ASSIGNMENT
Among the entries below, how many lines include "style"? Give the number alone.

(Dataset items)
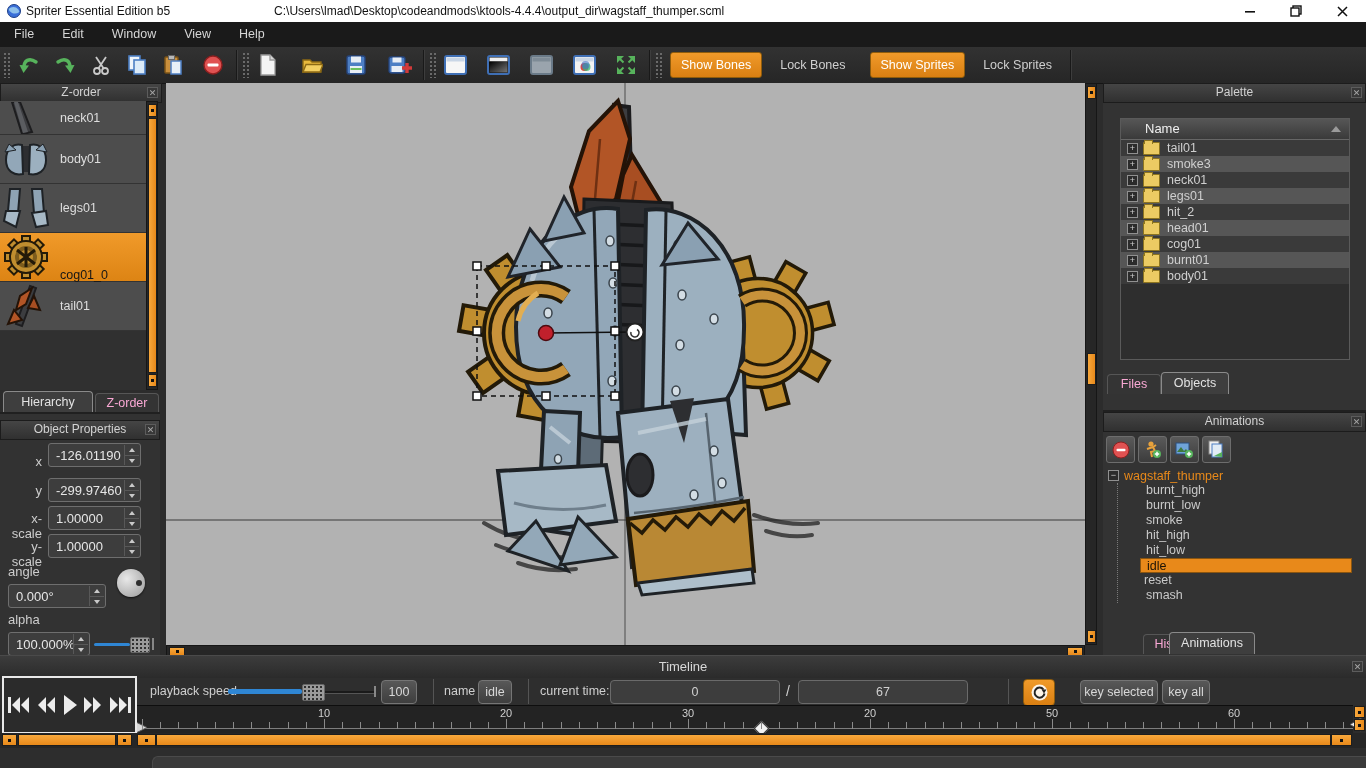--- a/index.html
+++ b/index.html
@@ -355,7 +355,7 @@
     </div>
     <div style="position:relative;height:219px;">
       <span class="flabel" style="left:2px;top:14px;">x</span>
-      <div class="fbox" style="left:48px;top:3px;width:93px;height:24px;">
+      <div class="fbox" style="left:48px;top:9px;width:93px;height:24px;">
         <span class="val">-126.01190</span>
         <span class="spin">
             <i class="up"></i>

WRITTEN RESPONSE
4